[Page-level text extractions]
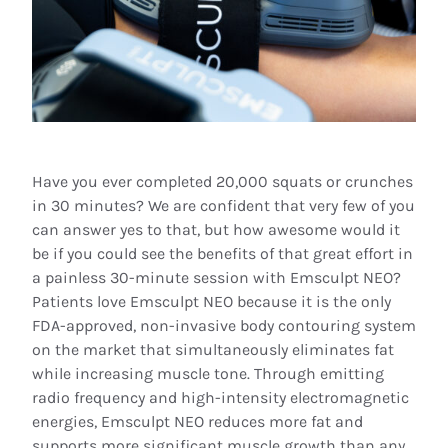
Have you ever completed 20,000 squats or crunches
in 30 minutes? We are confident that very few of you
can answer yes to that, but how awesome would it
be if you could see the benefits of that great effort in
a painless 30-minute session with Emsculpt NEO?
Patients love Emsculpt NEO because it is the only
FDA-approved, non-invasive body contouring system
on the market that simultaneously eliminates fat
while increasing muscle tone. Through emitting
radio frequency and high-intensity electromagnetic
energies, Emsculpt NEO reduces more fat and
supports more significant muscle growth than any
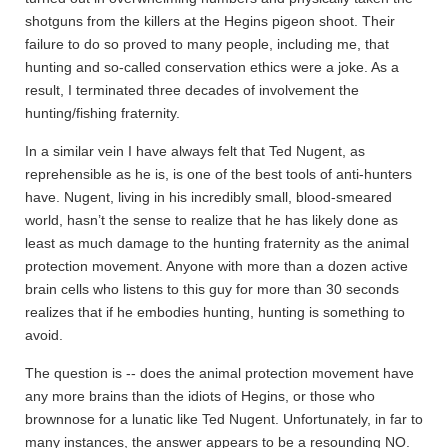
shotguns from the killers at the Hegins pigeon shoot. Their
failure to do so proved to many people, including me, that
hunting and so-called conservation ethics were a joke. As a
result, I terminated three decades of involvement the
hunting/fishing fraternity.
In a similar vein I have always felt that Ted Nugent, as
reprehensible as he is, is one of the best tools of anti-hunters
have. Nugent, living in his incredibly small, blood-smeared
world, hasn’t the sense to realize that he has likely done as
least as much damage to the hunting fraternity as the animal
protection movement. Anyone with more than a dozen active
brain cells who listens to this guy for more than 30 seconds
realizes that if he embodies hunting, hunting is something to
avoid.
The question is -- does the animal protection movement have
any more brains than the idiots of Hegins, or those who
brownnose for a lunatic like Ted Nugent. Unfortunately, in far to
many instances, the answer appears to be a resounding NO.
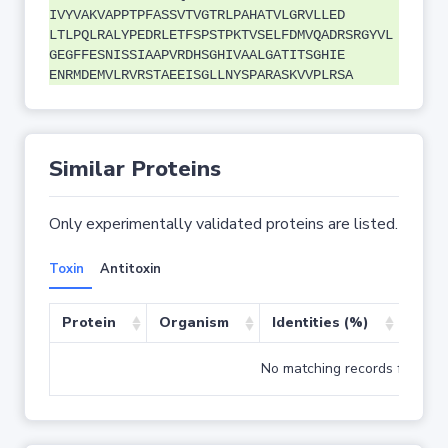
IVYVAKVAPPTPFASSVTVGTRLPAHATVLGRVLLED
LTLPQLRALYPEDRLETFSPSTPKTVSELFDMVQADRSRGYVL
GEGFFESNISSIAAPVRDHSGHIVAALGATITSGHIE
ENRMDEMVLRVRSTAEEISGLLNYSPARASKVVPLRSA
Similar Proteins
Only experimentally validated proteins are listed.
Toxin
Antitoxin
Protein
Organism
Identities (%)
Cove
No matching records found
...
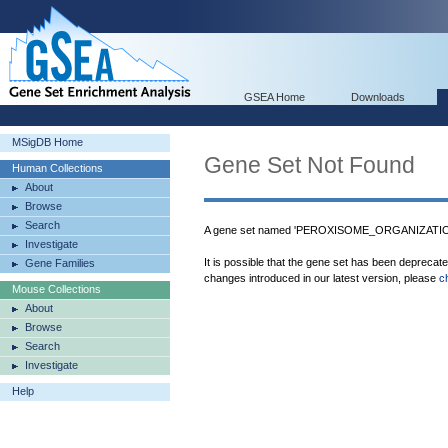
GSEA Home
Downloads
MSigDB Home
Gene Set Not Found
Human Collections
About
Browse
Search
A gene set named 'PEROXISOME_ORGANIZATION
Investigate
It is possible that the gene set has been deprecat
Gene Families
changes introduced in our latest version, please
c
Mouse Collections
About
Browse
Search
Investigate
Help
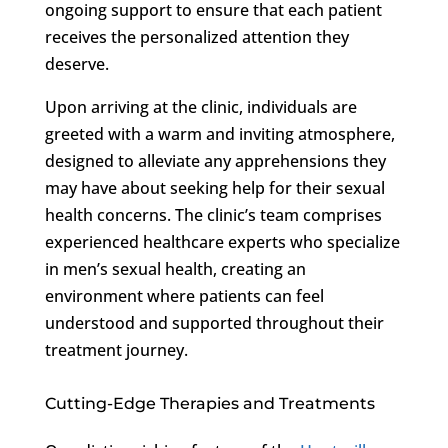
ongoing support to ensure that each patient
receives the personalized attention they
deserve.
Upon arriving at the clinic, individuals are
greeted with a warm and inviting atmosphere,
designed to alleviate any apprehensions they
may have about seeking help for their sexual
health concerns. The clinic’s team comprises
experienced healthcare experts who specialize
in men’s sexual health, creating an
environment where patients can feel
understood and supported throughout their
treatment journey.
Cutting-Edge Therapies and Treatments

[Work request] All lines above starting at the one with "hunting/fishing fraternity." and ending at the one with "No matching records found", inclusive, are to be printed again exactly, with the pictures left out.

[Answer for the task]
hunting/fishing fraternity.
In a similar vein I have always felt that Ted Nugent, as
reprehensible as he is, is one of the best tools of anti-hunters
have. Nugent, living in his incredibly small, blood-smeared
world, hasn’t the sense to realize that he has likely done as
least as much damage to the hunting fraternity as the animal
protection movement. Anyone with more than a dozen active
brain cells who listens to this guy for more than 30 seconds
realizes that if he embodies hunting, hunting is something to
avoid.
The question is -- does the animal protection movement have
any more brains than the idiots of Hegins, or those who
brownnose for a lunatic like Ted Nugent. Unfortunately, in far to
many instances, the answer appears to be a resounding NO.
IVYVAKVAPPTPFASSVTVGTRLPAHATVLGRVLLED
LTLPQLRALYPEDRLETFSPSTPKTVSELFDMVQADRSRGYVL
GEGFFESNISSIAAPVRDHSGHIVAALGATITSGHIE
ENRMDEMVLRVRSTAEEISGLLNYSPARASKVVPLRSA
Similar Proteins
Only experimentally validated proteins are listed.
Toxin
Antitoxin
Protein
Organism
Identities (%)
Cove
No matching records found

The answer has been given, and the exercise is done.